After 5 consecutive failures, the circuit opens and extraction pauses for 5 minutes before trying again. This prevents a broken endpoint from exhausting your rate limit budget while also giving the service time to recover.

The circuit breaker is most valuable in combination with proper alerting. When the circuit opens, fire an alert so a human knows something needs attention. Don’t silently pause — the whole point is to surface problems, not bury them.

Raw Data Storage

Store raw API responses before transformation. This sounds expensive but isn’t — raw JSON compressed in BigQuery storage is cheap. The value is operational: when something goes wrong in your transformation logic, or when Meta changes a field you hadn’t anticipated, you can debug without re-pulling from the API.

-- Raw storage table structure
CREATE TABLE raw_meta_ads.api_responses (
  ingestion_timestamp TIMESTAMP,
  ad_account_id STRING,
  report_date DATE,
  api_version STRING,
  response_json JSON  -- or STRING if you prefer
)
PARTITION BY report_date
OPTIONS (
  require_partition_filter = false
);

Partition by report date so queries against specific date ranges don’t scan the entire table.

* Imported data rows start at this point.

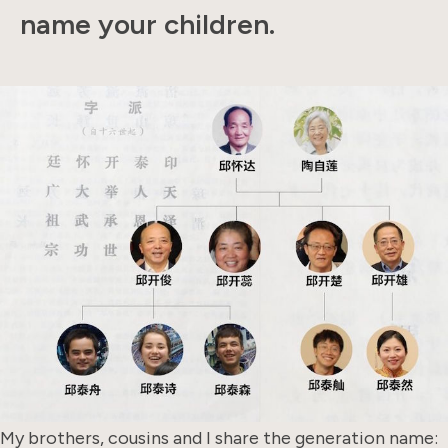
name your children.
My brothers, cousins and I share the generation name:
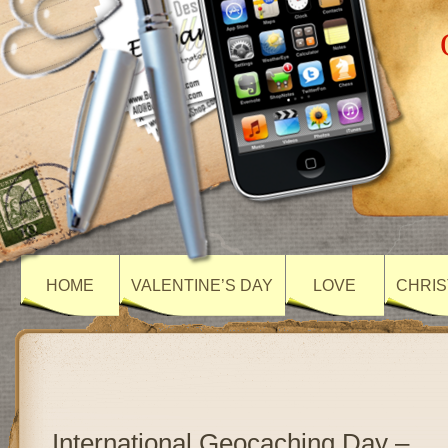
HOME
VALENTINE’S DAY
LOVE
CHRIS
International Geocaching Day –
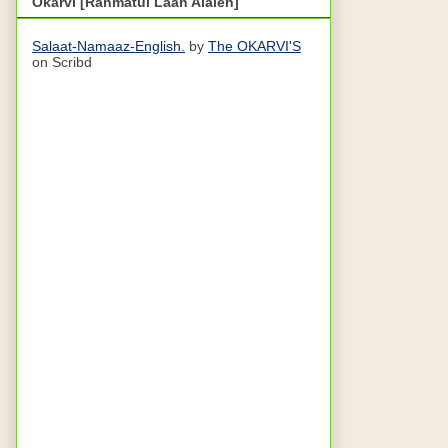
Okarvi [Rahmatul Laah Alaieh]
Salaat-Namaaz-English.
by
The OKARVI'S
on Scribd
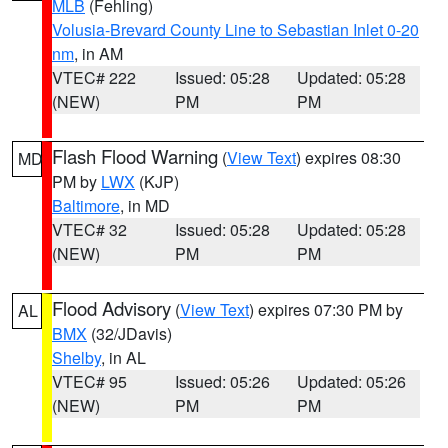
MLB
(Fehling)
Volusia-Brevard County Line to Sebastian Inlet 0-20
nm
, in AM
VTEC# 222
Issued: 05:28
Updated: 05:28
(NEW)
PM
PM
Flash Flood Warning
(
View Text
) expires 08:30
MD
PM by
LWX
(KJP)
Baltimore
, in MD
VTEC# 32
Issued: 05:28
Updated: 05:28
(NEW)
PM
PM
Flood Advisory
(
View Text
) expires 07:30 PM by
AL
BMX
(32/JDavis)
Shelby
, in AL
VTEC# 95
Issued: 05:26
Updated: 05:26
(NEW)
PM
PM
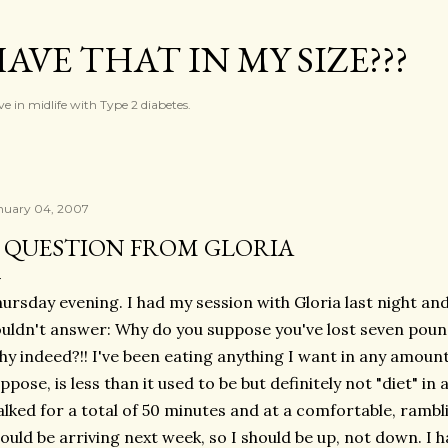
Skip to main content
AVE THAT IN MY SIZE???
ve in midlife with Type 2 diabetes.
nuary 04, 2007
 QUESTION FROM GLORIA
ursday evening. I had my session with Gloria last night and
uldn't answer: Why do you suppose you've lost seven poun
y indeed?!! I've been eating anything I want in any amount
ppose, is less than it used to be but definitely not "diet" in
lked for a total of 50 minutes and at a comfortable, ramb
ould be arriving next week, so I should be up, not down. I h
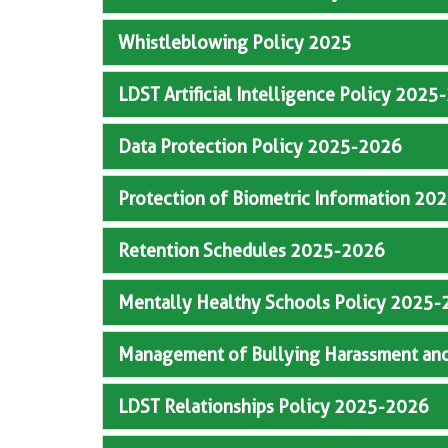
Whistleblowing Policy 2025
LDST Artificial Intelligence Policy 202
Data Protection Policy 2025-2026
Protection of Biometric Information 2
Retention Schedules 2025-2026
Mentally Healthy Schools Policy 2025
Management of Bullying Harassment an
LDST Relationships Policy 2025-2026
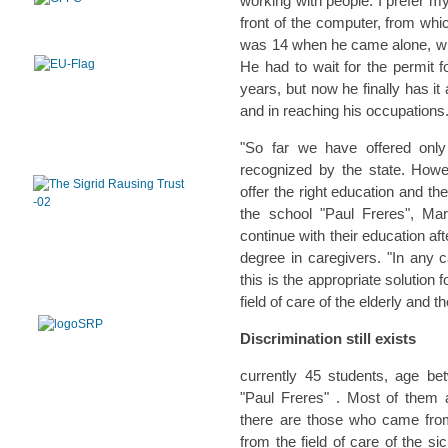
working with people. I prefer my
front of the computer, from wh
was 14 when he came alone, wit
He had to wait for the permit 
years, but now he finally has it 
and in reaching his occupations
"So far we have offered only
recognized by the state. Howe
offer the right education and th
the school "Paul Freres", Ma
continue with their education af
degree in caregivers. "In any 
this is the appropriate solution
field of care of the elderly and 
Discrimination still exists
currently 45 students, age be
"Paul Freres" . Most of them a
there are those who came fro
from the field of care of the si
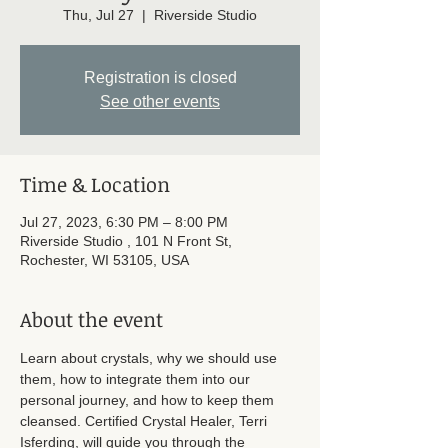
Thu, Jul 27
  |  
Riverside Studio
Registration is closed
See other events
Time & Location
Jul 27, 2023, 6:30 PM – 8:00 PM
Riverside Studio , 101 N Front St,
Rochester, WI 53105, USA
About the event
Learn about crystals, why we should use 
them, how to integrate them into our 
personal journey, and how to keep them 
cleansed. Certified Crystal Healer, Terri 
Isferding, will guide you through the 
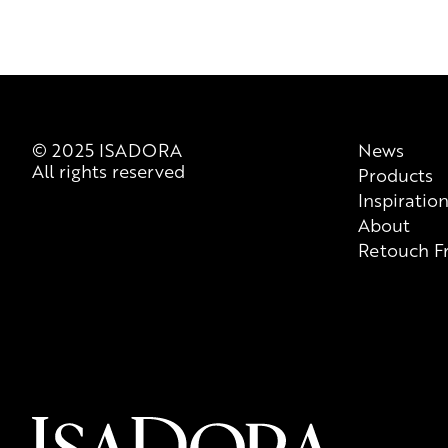
© 2025 ISADORA
News
All rights reserved
Products
Inspiratio
About
Retouch F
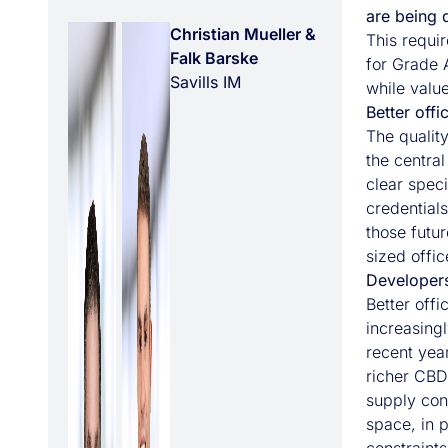
are being 
Christian Mueller &
This requir
Falk Barske
for Grade A
Savills IM
while value
Better off
The quality
the centra
clear speci
credentials
those futur
sized offic
Developers
Better off
increasing
recent yea
richer CBD
supply con
space, in p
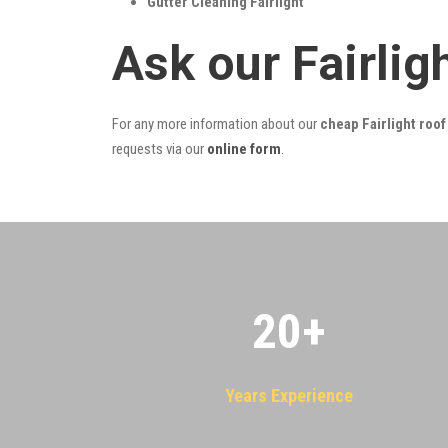
Gutter Cleaning Fairlight
Ask our Fairli
For any more information about our
cheap Fairlight roof
requests via our
online form
.
20
+
Years Experience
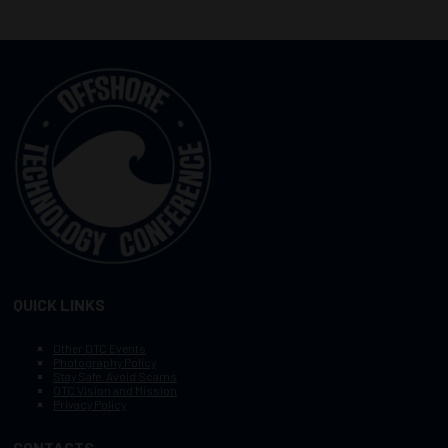
QUICK LINKS
Other OTC Events
Photography Policy
Stay Safe, Avoid Scams
OTC Vision and Mission
Privacy Policy
CONTACTS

Keep raw responses for 90 days — enough to investigate any issue that a normal lookback window might miss.

When you’re investigating a discrepancy, the raw table lets you inspect exactly what the API returned before your transformation touched it. This eliminates an entire category of debugging questions (“is the bug in extraction or transformation?”).

What to Monitor

A minimal monitoring setup for a Meta pipeline:

Check	Frequency	Alert Threshold
Token validity (if using user tokens)	Daily	Expiry within 7 days
Spend reconciliation vs. Ads Manager	Weekly	>10% variance
Row count for yesterday	Daily	>20% drop from trailing 7-day average
API error rate	Per run	>5 consecutive failures
API version end-of-life	Monthly	<6 months to EOL

The row count check is a simple proxy for “is data still flowing.” A 20% drop from the trailing average is often the first signal of a silent failure — the pipeline is running but returning less data than expected, which means the API is misbehaving, an account lost access, or a rate limit is being hit silently.

These five checks cover the vast majority of real production failures. More sophisticated monitoring is possible — schema drift detection, coverage checks across accounts, completeness validation by campaign — but start here and add complexity only when the basics are stable.